Saturday, 16 June 2018

a time to reflect: fashion, creativity and being a teenage blogger

Three months ago, this blog turned 7. Three weeks ago, I finished uni. I haven't yet taken much time to reflect on either.

I often dismiss the work on this blog. Fashion blogging isn't really a thing anymore. We've all moved on to Instagram. The Tavi Gevinson generation of bloggers has dispersed into whatever new projects they are working on. My blog posts have become sporadic and often they stagnate altogether.

Yet this blog and I have grown up together. It's hard to think of it as my baby when I was practically a baby when I started it. I have played with the idea of deleting all my teenage posts or starting anew altogether, but then I would be betraying my adolescent self, and Morrissey has already betrayed teenage me so badly that I don't think she could take much more betrayal right now.

Fashion is about capturing a moment in time.

Fashion, like other arts and culture, captures a moment in time. It allows us to guess an era from a photograph. Style today traverses time, taking inspiration from a plethora of trends from previous decades. Fashion moments are no longer just about the clothes we wear.

The old posts on this blog captured a moment in time. They did not rock the fashion world, but they were part of a larger movement. Polyvore sets are now missing and the writing is juvenile, but those early posts were fuelled by a one-track minded determination and inspiration that I can only dream of now. I have written extensively about the importance of adolescence; the importance of forever. My forever was informed by Tavi, Rookie and the blogs they spawned. Before that, blogs like Susie Bubble and Man Repeller, when both were on a much smaller scale than they are now.  

On Wednesday I got offered a place on the Central Saint Martins’ MA Fashion Journalism programme. We talked about my blog in the interview, which made me realise how much I owe to my 13-year-old self. Before I started submitting my writing elsewhere, it was this blog that sustained my interests. 

Fashion is always thinking about the future.

Nostalgia is everywhere in fashion. It overflows from retrospectives and vintage-inspired collections. Yet, there is never time to wallow in sentimentality. The industry moves too quickly to press pause.

I have always been nostalgic, sentimental, romantic. I long for lives I have never lived. Fashion lets you try on these lives. Perhaps that is why I am drawn to it. When I think about romance in fashion, I think of Grace Coddington standing at Versailles in The September Issue. Looking out across the gardens, she says, “I think I got left behind somewhere, because, you know, I’m still a romantic.”
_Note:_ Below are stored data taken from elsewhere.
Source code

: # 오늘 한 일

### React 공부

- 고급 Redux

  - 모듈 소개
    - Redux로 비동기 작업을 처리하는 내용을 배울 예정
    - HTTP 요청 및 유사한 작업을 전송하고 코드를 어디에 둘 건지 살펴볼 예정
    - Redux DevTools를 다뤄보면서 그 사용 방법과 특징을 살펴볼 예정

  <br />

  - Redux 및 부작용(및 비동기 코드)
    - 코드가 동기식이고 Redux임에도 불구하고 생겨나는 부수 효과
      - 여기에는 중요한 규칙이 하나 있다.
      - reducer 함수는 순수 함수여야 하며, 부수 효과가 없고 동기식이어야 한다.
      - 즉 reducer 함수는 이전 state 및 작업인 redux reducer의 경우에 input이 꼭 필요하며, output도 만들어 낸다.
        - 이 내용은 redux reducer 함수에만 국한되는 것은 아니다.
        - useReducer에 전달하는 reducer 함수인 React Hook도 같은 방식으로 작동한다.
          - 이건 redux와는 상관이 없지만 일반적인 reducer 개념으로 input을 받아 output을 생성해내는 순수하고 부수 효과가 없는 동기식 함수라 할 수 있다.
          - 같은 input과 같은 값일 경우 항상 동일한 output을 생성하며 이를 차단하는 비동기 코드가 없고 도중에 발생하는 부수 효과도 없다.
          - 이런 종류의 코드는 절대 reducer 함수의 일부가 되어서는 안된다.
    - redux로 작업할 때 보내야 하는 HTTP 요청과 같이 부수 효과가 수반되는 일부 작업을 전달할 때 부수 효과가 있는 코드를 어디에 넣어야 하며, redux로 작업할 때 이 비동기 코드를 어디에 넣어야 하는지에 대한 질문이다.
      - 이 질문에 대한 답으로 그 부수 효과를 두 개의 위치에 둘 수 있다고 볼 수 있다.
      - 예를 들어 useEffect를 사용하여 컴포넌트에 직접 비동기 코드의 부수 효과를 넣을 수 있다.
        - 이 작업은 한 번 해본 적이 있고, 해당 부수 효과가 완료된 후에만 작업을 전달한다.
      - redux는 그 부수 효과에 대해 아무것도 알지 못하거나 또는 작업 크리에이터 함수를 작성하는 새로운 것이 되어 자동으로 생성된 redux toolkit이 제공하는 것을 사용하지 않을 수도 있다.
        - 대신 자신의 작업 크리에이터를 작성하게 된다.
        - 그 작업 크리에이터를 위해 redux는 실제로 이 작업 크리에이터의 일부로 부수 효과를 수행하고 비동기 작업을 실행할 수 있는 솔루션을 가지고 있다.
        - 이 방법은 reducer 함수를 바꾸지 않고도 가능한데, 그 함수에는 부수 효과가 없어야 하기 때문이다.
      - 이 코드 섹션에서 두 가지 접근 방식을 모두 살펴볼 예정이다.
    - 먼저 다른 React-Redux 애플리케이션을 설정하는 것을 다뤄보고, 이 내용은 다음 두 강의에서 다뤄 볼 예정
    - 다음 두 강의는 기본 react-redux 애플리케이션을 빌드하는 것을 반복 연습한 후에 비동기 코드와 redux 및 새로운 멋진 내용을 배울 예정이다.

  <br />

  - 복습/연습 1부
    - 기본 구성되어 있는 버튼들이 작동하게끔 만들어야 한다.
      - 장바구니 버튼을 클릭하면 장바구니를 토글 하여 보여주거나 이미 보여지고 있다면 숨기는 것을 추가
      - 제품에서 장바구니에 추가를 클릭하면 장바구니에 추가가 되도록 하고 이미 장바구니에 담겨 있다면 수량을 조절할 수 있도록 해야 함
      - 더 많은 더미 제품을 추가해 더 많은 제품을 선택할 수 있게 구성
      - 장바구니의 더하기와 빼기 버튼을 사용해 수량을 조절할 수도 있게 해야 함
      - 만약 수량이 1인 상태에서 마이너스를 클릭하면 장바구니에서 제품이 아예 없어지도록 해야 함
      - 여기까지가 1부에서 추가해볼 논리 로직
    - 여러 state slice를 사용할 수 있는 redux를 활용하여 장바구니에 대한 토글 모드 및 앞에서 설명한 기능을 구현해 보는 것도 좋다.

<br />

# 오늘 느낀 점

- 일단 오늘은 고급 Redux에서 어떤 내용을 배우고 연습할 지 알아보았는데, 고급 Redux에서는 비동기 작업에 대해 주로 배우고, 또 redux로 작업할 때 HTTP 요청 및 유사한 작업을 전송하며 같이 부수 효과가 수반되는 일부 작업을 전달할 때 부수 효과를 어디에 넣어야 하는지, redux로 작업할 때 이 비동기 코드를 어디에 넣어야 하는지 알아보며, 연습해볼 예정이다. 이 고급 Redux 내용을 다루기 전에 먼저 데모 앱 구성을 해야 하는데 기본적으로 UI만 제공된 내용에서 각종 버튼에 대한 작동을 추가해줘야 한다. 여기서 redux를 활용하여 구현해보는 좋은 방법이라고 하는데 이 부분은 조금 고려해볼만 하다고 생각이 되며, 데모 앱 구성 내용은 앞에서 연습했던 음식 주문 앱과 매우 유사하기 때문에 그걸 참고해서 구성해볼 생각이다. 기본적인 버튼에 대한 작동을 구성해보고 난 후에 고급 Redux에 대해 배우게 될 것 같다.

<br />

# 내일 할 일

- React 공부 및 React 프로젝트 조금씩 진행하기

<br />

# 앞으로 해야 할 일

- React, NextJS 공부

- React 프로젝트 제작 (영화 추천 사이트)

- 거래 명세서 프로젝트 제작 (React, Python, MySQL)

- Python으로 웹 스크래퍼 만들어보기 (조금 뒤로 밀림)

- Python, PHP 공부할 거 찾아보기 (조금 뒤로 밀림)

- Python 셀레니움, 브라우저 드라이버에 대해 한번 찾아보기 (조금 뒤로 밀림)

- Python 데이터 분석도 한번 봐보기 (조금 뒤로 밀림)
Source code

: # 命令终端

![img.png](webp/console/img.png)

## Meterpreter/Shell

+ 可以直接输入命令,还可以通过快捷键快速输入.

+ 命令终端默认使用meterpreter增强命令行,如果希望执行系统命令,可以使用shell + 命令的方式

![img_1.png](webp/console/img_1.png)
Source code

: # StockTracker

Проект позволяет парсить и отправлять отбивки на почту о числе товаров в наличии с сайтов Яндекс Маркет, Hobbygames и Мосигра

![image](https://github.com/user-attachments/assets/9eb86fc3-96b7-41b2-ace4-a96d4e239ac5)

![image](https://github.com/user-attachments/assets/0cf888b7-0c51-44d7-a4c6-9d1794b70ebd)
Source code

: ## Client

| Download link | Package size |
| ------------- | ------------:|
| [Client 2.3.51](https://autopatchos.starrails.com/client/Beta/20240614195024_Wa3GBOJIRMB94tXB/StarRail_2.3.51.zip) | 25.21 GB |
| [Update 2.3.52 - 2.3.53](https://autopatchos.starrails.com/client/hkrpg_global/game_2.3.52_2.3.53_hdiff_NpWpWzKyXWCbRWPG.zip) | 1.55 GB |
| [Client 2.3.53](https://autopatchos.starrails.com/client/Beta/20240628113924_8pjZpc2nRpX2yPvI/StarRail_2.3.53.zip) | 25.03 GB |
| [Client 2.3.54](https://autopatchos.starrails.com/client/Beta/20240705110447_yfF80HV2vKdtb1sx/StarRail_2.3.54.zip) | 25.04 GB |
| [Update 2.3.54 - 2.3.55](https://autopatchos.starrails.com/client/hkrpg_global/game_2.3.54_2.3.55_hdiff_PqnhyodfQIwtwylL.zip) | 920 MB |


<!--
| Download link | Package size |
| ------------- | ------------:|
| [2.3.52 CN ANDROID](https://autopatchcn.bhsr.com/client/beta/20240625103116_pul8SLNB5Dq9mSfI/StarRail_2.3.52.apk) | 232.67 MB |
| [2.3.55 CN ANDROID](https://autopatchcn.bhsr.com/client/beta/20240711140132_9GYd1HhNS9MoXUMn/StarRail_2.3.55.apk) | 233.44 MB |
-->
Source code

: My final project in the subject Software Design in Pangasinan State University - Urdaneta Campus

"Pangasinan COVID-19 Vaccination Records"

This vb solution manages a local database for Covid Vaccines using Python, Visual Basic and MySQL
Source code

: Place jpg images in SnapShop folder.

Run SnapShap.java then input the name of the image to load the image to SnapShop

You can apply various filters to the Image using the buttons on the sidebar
There is a risk of getting left behind if you dwell on the past too much. There can be something radical and envigorating about deleting everything and starting anew. Killing your old self. Selling all your clothes. Deleting all your social media posts. I am embarking on a 30-day minimalism challenge this summer. However, the one thing I refuse to get rid of is old writing. 

I used to have grandiose notions about my old journal entries being published one day. Now, I would die of embarrassment if this happened. From a more practical perspective, I can at least look at old pieces and see the progression in my writing. We are often too quick to want to reinvent ourselves. The current version of ourselves is never enough. The past versions might as well be the most humiliating people to have ever lived. 

One day we will be embarrassed by our current selves as well. But what's the point in creating at all if we are already thinking about how we will hate our creation in the future? It's a question as old as art itself.

I started this blog because I needed to. It became an outlet to discuss things that no one wanted to talk about school. Blogging probably taught me as much as school did. It has often required an equal amount of research, work and (self)education.

Blogging walks the line between personal and professional. 

Some posts read like parts of a portfolio and others, like this one, are more like diary entries. The freedom of blogging is that both can exist in the same place. I used to write letters to my future self and hide them away in my wardrobe until it was time to open them. This blog is like a letter from my past self to my current and future selves.

This is predominantly a fashion blog. I am starting a course in fashion journalism, but fashion is not the only thing I want to write about. Yet, whether I am writing about a new trend, mental health, or being a teenage fangirl (a post I planned on my phone on my way to school in Year 12), every piece tells a story about that time in my life. It might be a very public documentation, but everyone's lives are documented publicly now.